As another possible explanation for the amount of damages awarded by the verdict, Judge Scheindlin posited that “the jury [could have] subtracted €2.06 per share from Dr. Nye’s €22.52 per share inflation calculation by partially or wholly incorporating one or more of [the defendants’ expert’s] confounding events.” In fact, as the court observed, Liberty Media’s counsel “invited such discounting” by suggesting during closing argument that the jury could adopt its own lower inflation number for a given day if it was not sufficiently persuaded by the expert testimony regarding the inflationary impact on that day. Judge Scheindlin reiterated that this sort of analysis is permissible under the applicable Second Circuit case law because “losses resulting from securities fraud need not be proved with mathematical precision.” Moreover, the court noted, “a jury has wide discretion in determining damages, so long as it has a reasonable basis.” Therefore, Judge Scheindlin declined to parse out which materialization events the jury questioned or which confounding events it considered, stating, “[t]here were any number of reasonable paths for arriving at a damages award of €756 million based on rough credibility determinations regarding the experts’ calculations.” Because the “jury faithfully obeyed its instructions, arriving at a reasonable estimate of Liberty Media’s damages that fell between the plausible calculations of the experts,” the court declined to disturb the jury’s damage award.

 

Conclusion
The Liberty Media decision provides important guidance regarding the contours of proving securities fraud damages at trial. First, given the typical complexities posed by multiple misrepresentations and multiple disclosure events over protracted periods of time, securities fraud damages may be established without mathematical precision, so long as there is a reasonable basis in the record to support an award. To that end, juries are, by and large, given leeway to ascribe rough proportions of shareholders’ losses to the fraud based on credibility determinations concerning the expert testimony on disaggregation and are not themselves required to perform the kind of sophisticated, technical calculations carried out by experts. Second, there is no requirement that a plaintiff’s expert assign damages on a misstatement-by-misstatement basis.
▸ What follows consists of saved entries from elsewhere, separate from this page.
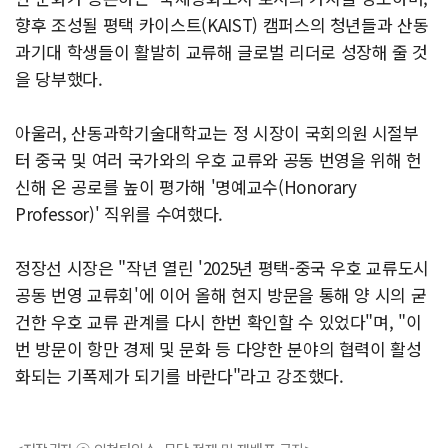
향후 조성될 평택 카이스트(KAIST) 캠퍼스의 청년들과 산동
과기대 학생들이 활발히 교류해 글로벌 리더로 성장해 줄 것
을 당부했다.
아울러, 산동과학기술대학교는 정 시장이 국회의원 시절부
터 중국 및 여러 국가와의 우호 교류와 공동 번영을 위해 헌
신해 온 공로를 높이 평가해 '명예교수(Honorary
Professor)' 직위를 수여했다.
정장선 시장은 "작년 열린 '2025년 평택-중국 우호 교류도시
공동 번영 교류회'에 이어 올해 현지 방문을 통해 양 시의 굳
건한 우호 교류 관계를 다시 한번 확인할 수 있었다"며, "이
번 방문이 항만 경제 및 문화 등 다양한 분야의 협력이 활성
화되는 기폭제가 되기를 바란다"라고 강조했다.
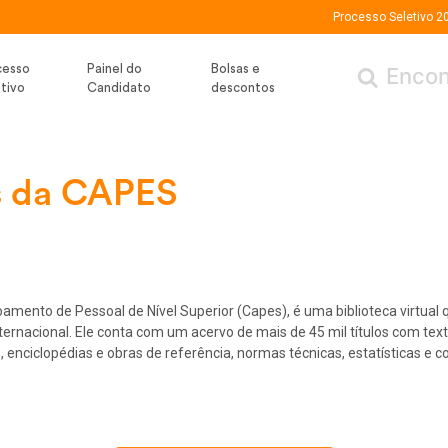
Processo Seletivo 2
cesso
Painel do
Bolsas e
tivo
Candidato
descontos
os da CAPES
← Voltar
(Menu /
)
mento de Pessoal de Nível Superior (Capes), é uma biblioteca virtual qu
nternacional. Ele conta com um acervo de mais de 45 mil títulos com tex
 enciclopédias e obras de referência, normas técnicas, estatísticas e c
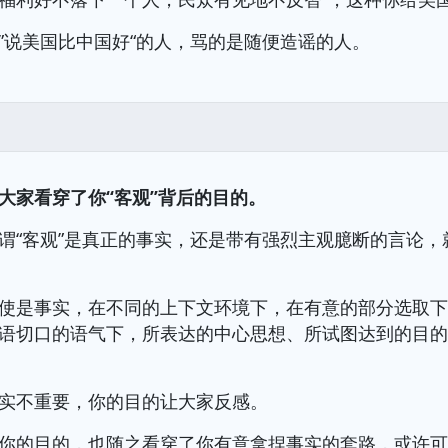
”说美国比中国好“的人，骂的是随便造谣的人。
大家看穿了你“客观”背后的目的。
谓“客观”是真正的事实，还是带有强烈主观臆断的言论，
使是事实，在不同的上下文环境下，在有意的部分选取
语切口的语气下，所表达的中心思想、所试图达到的目
实不重要，你的目的让大家反感。
你的目的，也随之看穿了你有意拿捏事实的套路，或许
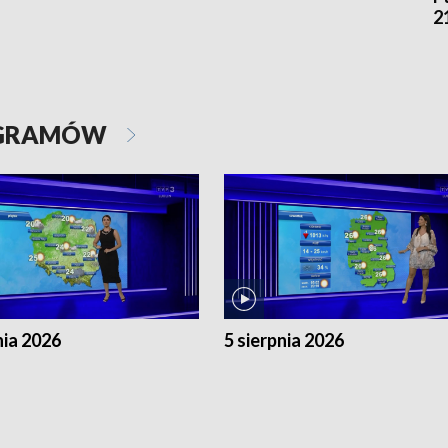
2
OGRAMÓW
nia 2026
5 sierpnia 2026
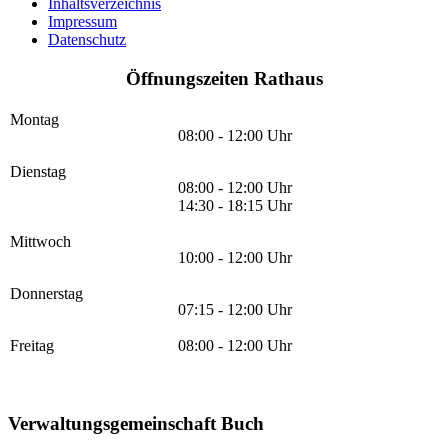
Inhaltsverzeichnis
Impressum
Datenschutz
Öffnungszeiten Rathaus
Montag
08:00 - 12:00 Uhr
Dienstag
08:00 - 12:00 Uhr
14:30 - 18:15 Uhr
Mittwoch
10:00 - 12:00 Uhr
Donnerstag
07:15 - 12:00 Uhr
Freitag
08:00 - 12:00 Uhr
Verwaltungsgemeinschaft Buch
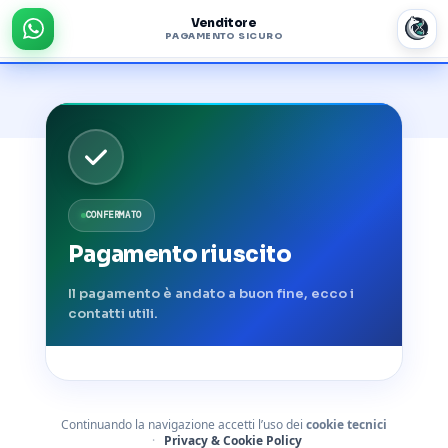
Venditore
PAGAMENTO SICURO
CONFERMATO
Pagamento riuscito
Il pagamento è andato a buon fine, ecco i
contatti utili.
Continuando la navigazione accetti l’uso dei
cookie tecnici
·
Privacy & Cookie Policy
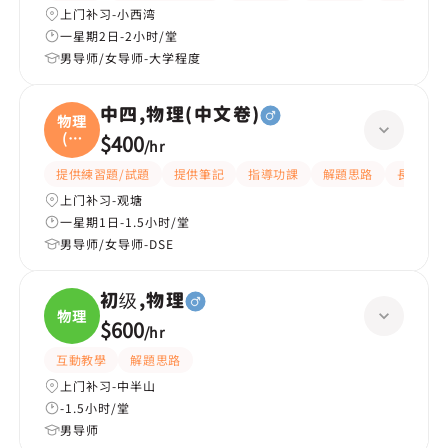
上门补习-小西湾
一星期2日-2小时/堂
男导师/女导师-大学程度
中四,物理(中文卷)
物理
(中
$400
/
hr
文
提供練習題/試題
提供筆記
指導功課
解題思路
長期補習
上门补习-观塘
一星期1日-1.5小时/堂
男导师/女导师-DSE
初级,物理
物理
$600
/
hr
互動教學
解題思路
上门补习-中半山
-1.5小时/堂
男导师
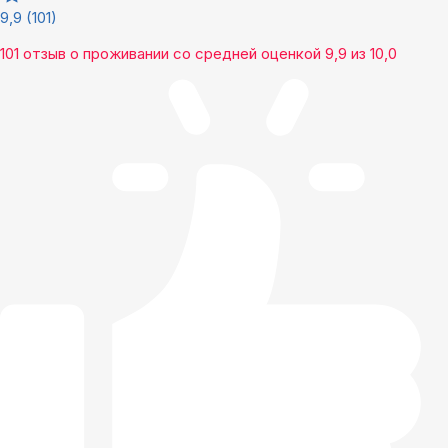
9,9
(101)
101 отзыв
о проживании со средней оценкой
9,9
из
10,0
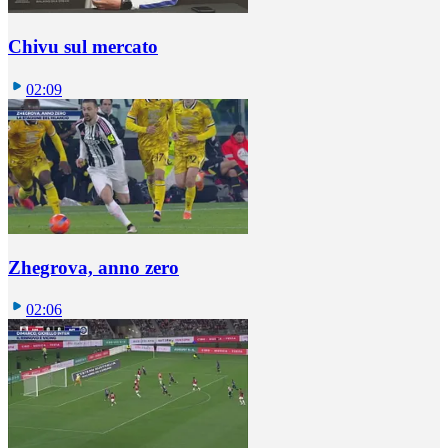
Chivu sul mercato
02:09
Zhegrova, anno zero
02:06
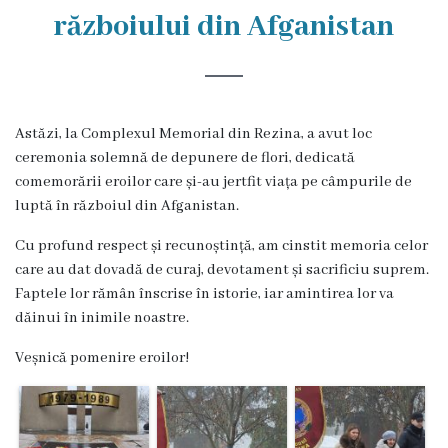
Rezina
războiului din Afganistan
Primăria
Zile
Astăzi, la Complexul Memorial din Rezina, a avut loc
de
ceremonia solemnă de depunere de flori, dedicată
audiență
comemorării eroilor care și-au jertfit viața pe câmpurile de
luptă în războiul din Afganistan.
Primarul
Cu profund respect și recunoștință, am cinstit memoria celor
care au dat dovadă de curaj, devotament și sacrificiu suprem.
Aparatul
Faptele lor rămân înscrise în istorie, iar amintirea lor va
dăinui în inimile noastre.
primăriei
Veșnică pomenire eroilor!
Competențele
primarului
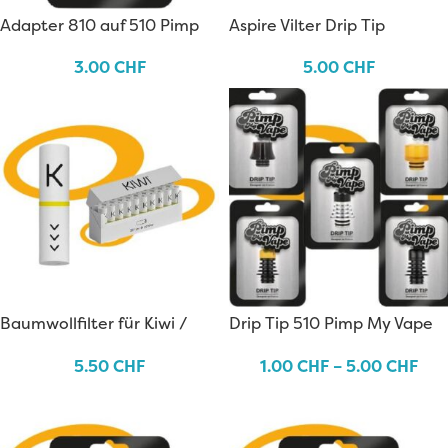
Adapter 810 auf 510 Pimp
Aspire Vilter Drip Tip
My Vape
3.00
CHF
5.00
CHF
Baumwollfilter für Kiwi /
Drip Tip 510 Pimp My Vape
Vilter
5.50
CHF
1.00
CHF
–
5.00
CHF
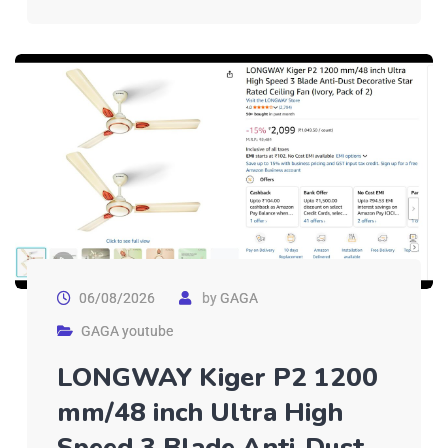
06/08/2026
by
GAGA
GAGA youtube
LONGWAY Kiger P2 1200
mm/48 inch Ultra High
Speed 3 Blade Anti-Dust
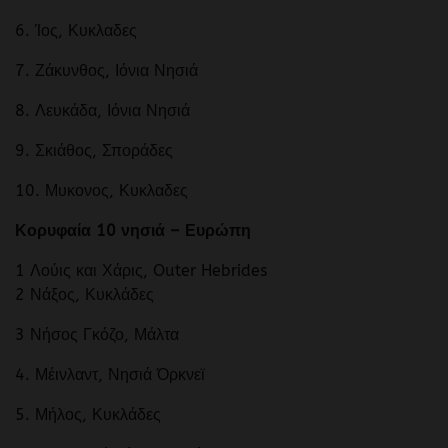
6. Ίος, Κυκλαδες
7. Ζάκυνθος, Ιόνια Νησιά
8. Λευκάδα, Ιόνια Νησιά
9. Σκιάθος, Σποράδες
10. Μυκονος, Κυκλαδες
Κορυφαία 10 νησιά – Ευρώπη
1 Λούις και Χάρις, Outer Hebrides
2 Νάξος, Κυκλάδες
3 Νήσος Γκόζο, Μάλτα
4. Μέινλαντ, Νησιά Όρκνεϊ
5. Μήλος, Κυκλάδες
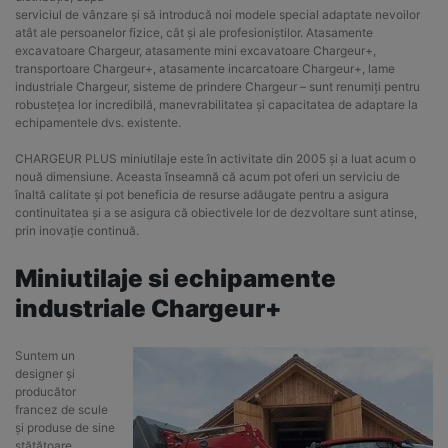
serviciul de vânzare și să introducă noi modele special adaptate nevoilor
atât ale persoanelor fizice, cât și ale profesioniștilor. Atasamente
excavatoare Chargeur, atasamente mini excavatoare Chargeur+,
transportoare Chargeur+, atasamente incarcatoare Chargeur+, lame
industriale Chargeur, sisteme de prindere Chargeur – sunt renumiți pentru
robustețea lor incredibilă, manevrabilitatea și capacitatea de adaptare la
echipamentele dvs. existente.
CHARGEUR PLUS miniutilaje este în activitate din 2005 și a luat acum o
nouă dimensiune. Aceasta înseamnă că acum pot oferi un serviciu de
înaltă calitate și pot beneficia de resurse adăugate pentru a asigura
continuitatea și a se asigura că obiectivele lor de dezvoltare sunt atinse,
prin inovație continuă.
Miniutilaje si echipamente
industriale Chargeur+
Suntem un
designer și
producător
francez de scule
și produse de sine
stătătoare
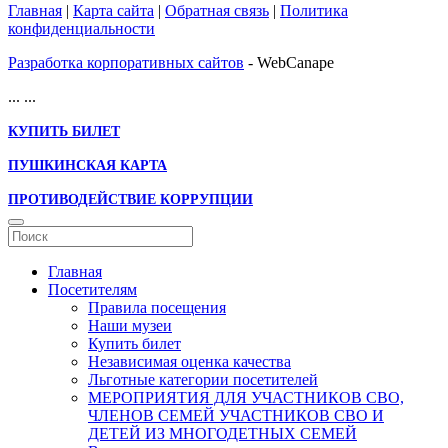
Главная
|
Карта сайта
|
Обратная связь
|
Политика
конфиденциальности
Разработка корпоративных сайтов
- WebCanape
...
...
КУПИТЬ БИЛЕТ
ПУШКИНСКАЯ КАРТА
ПРОТИВОДЕЙСТВИЕ КОРРУПЦИИ
Главная
Посетителям
Правила посещения
Наши музеи
Купить билет
Независимая оценка качества
Льготные категории посетителей
МЕРОПРИЯТИЯ ДЛЯ УЧАСТНИКОВ СВО,
ЧЛЕНОВ СЕМЕЙ УЧАСТНИКОВ СВО И
ДЕТЕЙ ИЗ МНОГОДЕТНЫХ СЕМЕЙ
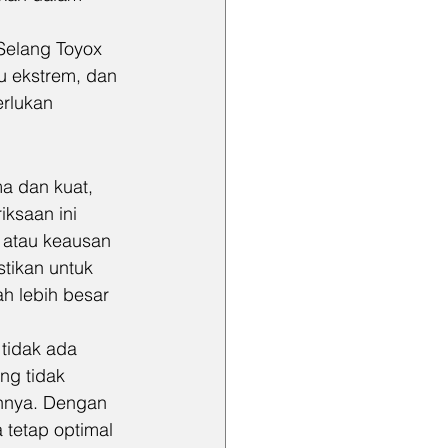
 Selang Toyox 
u ekstrem, dan 
rlukan 
a dan kuat, 
ksaan ini 
 atau keausan 
tikan untuk 
 lebih besar 
 tidak ada 
ng tidak 
annya. Dengan 
 tetap optimal 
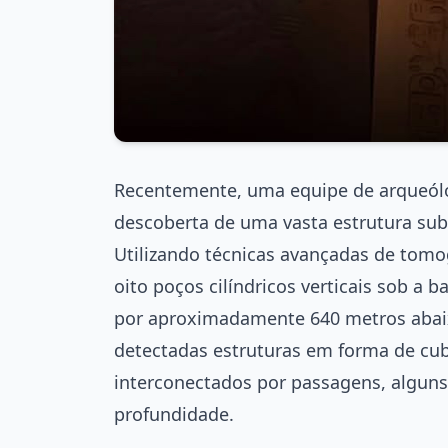
Recentemente, uma equipe de arqueólo
descoberta de uma vasta estrutura subt
Utilizando técnicas avançadas de tomog
oito poços cilíndricos verticais sob a
por aproximadamente 640 metros abaix
detectadas estruturas em forma de cu
interconectados por passagens, alguns 
profundidade.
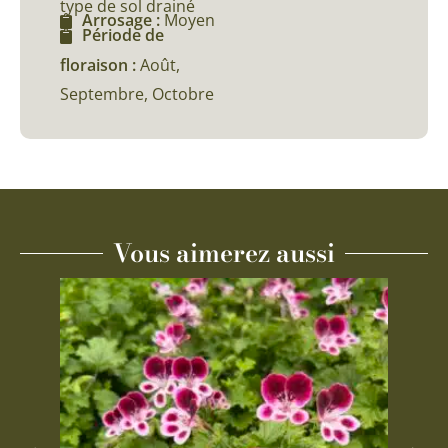
type de sol drainé
Arrosage :
Moyen
Période de
floraison :
Août,
Septembre, Octobre
Vous aimerez aussi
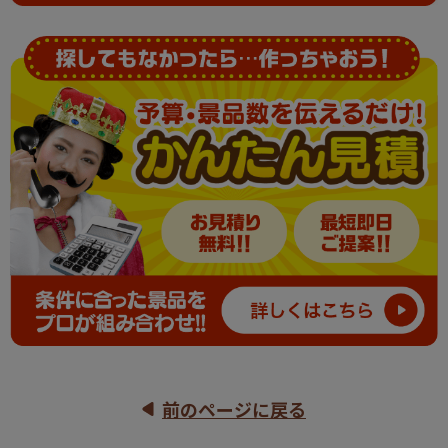
前のページに戻る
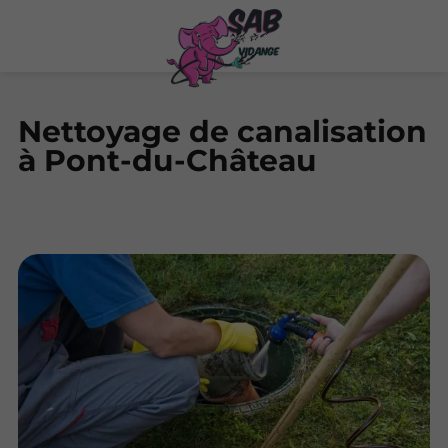
Nettoyage de canalisation
à Pont-du-Château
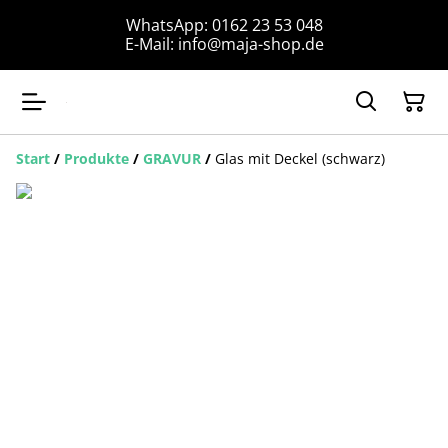
WhatsApp: 0162 23 53 048
E-Mail: info@maja-shop.de
Start
/
Produkte
/
GRAVUR
/
Glas mit Deckel (schwarz)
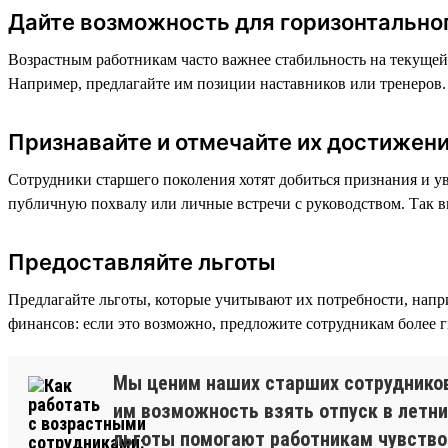
Дайте возможность для горизонтально
Возрастным работникам часто важнее стабильность на текущей
Например, предлагайте им позиции наставников или тренеров. 
Признавайте и отмечайте их достижен
Сотрудники старшего поколения хотят добиться признания и ув
публичную похвалу или личные встречи с руководством. Так в
Предоставляйте льготы
Предлагайте льготы, которые учитывают их потребности, нап
финансов: если это возможно, предложите сотрудникам более г
Мы ценим наших старших сотрудников 
им возможность взять отпуск в летни
льготы помогают работникам чувство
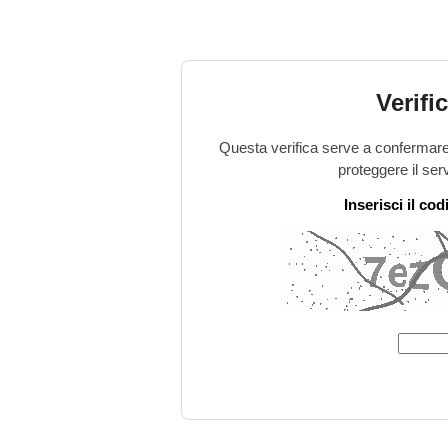
Verifi
Questa verifica serve a confermare 
proteggere il ser
Inserisci il co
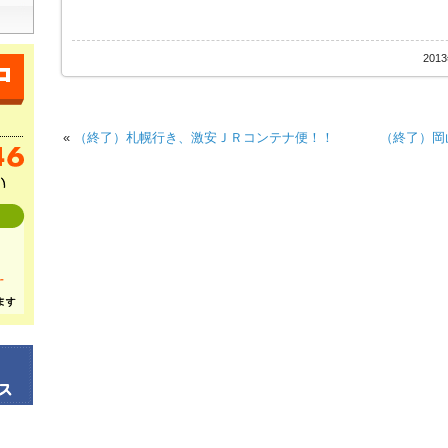
201
«
（終了）札幌行き、激安ＪＲコンテナ便！！
（終了）岡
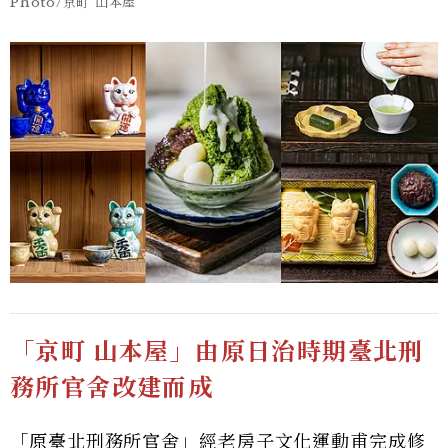
Photo/京町 山本屋
「京町 山本屋」由原日治時期臺北刑
務所官舍改建而成
「原臺北刑務所官舍」經老房子文化運動甫完成修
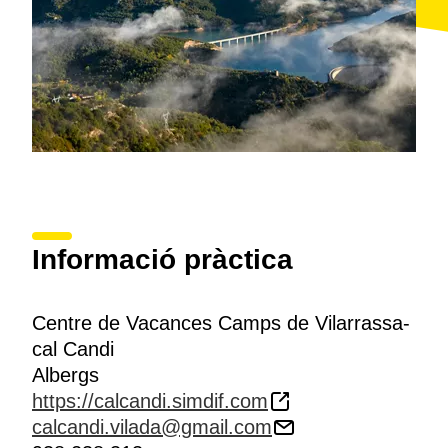
Informació pràctica
Centre de Vacances Camps de Vilarrassa-
cal Candi
Albergs
https://calcandi.simdif.com
calcandi.vilada@gmail.com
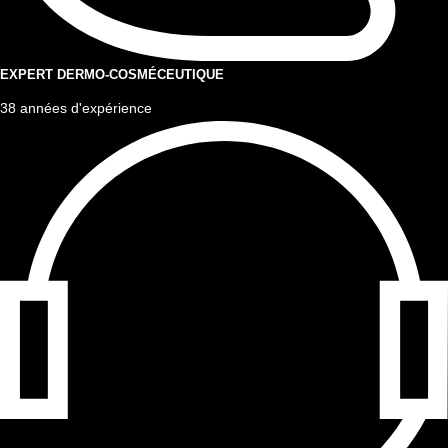
EXPERT DERMO-COSMÉCEUTIQUE
38 années d'expérience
That is, an expert need not provide a quantifiable assessment of the specific damages attributable to each alleged misrepresentation or omission because, as courts in several circuits now recognize, misrepresentations and omissions that are effectively repeated over many months or years may cause inflation simply by maintaining existing market expectations, even if the level of inflation in the stock price does not increase on the day the misrepresentation or omission is made.